Seeing something you can’t abide occupied by someone else who needs it. It’s deeply uncomfortable, and thinking about that discomfort makes me feel like the worst person. In that re/Action article I called it “guilt”, but that’s an incomplete word for it. It has more layers than that. Touching against a world that marks your bare skin with misreadings, longing for something that could paint an authentic face onto that canvas, and hating yourself for coveting the representational tools of femininity when the unmarked nature of masculinity is such a privilege. Guilt isn’t all there is, but it’s in there.

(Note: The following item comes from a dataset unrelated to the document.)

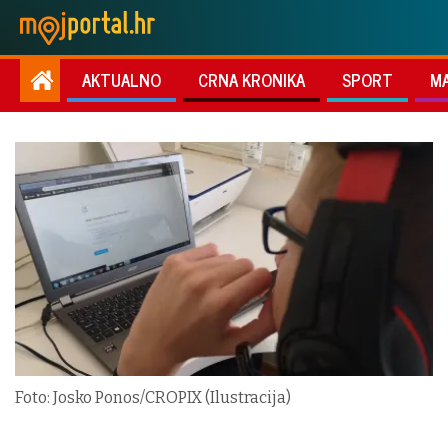
AKTUALNO
CRNA KRONIKA
SPORT
M
Foto: Josko Ponos/CROPIX (Ilustracija)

Guilt suggests agency, and it’s hard to locate that in the passive experience of just being in a body. Pure Again offers choices that signal intent without actually leading to different consequences: you can try to down the entire serving of sedative, or you can just take a little sip: either way, you won’t be able to bring yourself to drink the whole thing. Kipper will still have to live out that experience you created. One screen of Pure Again describes you and Kipper as “Star/crossed, both of you. Star/muddled. Well and truly star/fucked”. Like a science fiction Romeo and Juliet, you are taking control of your life, and also reaching the limits of that control.
The game part of Pure Again is all interior: what did you mean to do, what did you see, what did you learn? When people dismiss Twine as not productive of truly gamelike experiences, they miss out on the significance of this interiority. Something happens when you reflect on where you are, instead of focusing on changing where you are going. Things will proceed as they were meant to. The tricky thing is how you make sense of it.
I think that might be why playing through Pure Again is therapeutic every time I come back to it. My body is changing so fast these days. The shapes that I hated are fading away, textures are rendered differently, and new shapes are emerging. The meaning of my body is different now, and the feeling of being in this body has completely transformed. Pure Again celebrates the feeling of finally fitting in a body, but it also admits the limitations of your ability to choose your path. Change will never be clean.